PROBLEM STATEMENT → Could you please return each line of the data that has the word "site"?

RECORDS SUPPLIED →
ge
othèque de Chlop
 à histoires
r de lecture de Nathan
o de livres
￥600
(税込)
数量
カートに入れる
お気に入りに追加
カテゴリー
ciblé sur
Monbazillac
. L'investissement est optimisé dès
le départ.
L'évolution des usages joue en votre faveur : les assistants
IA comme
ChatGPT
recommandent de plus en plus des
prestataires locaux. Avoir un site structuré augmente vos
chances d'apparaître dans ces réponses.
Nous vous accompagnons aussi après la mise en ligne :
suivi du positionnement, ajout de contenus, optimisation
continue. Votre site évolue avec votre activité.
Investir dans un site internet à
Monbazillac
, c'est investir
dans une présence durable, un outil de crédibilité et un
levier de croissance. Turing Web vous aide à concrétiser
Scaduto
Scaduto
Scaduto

==

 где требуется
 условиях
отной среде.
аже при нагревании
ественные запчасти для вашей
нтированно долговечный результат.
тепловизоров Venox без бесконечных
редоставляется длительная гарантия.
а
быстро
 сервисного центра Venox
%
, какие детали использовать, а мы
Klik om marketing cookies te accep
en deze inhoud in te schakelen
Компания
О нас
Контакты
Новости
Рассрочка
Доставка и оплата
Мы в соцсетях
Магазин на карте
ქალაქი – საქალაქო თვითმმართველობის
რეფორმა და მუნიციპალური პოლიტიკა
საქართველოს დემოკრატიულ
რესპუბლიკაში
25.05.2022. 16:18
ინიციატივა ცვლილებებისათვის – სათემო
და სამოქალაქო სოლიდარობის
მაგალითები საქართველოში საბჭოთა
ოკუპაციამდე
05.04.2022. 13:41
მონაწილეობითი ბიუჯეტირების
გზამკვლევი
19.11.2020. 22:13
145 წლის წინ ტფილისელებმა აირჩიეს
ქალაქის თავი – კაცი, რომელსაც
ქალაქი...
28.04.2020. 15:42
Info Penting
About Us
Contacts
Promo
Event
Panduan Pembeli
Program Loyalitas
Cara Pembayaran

WRITTEN RESPONSE →
prestataires locaux. Avoir un site structuré augmente vos
continue. Votre site évolue avec votre activité.
Investir dans un site internet à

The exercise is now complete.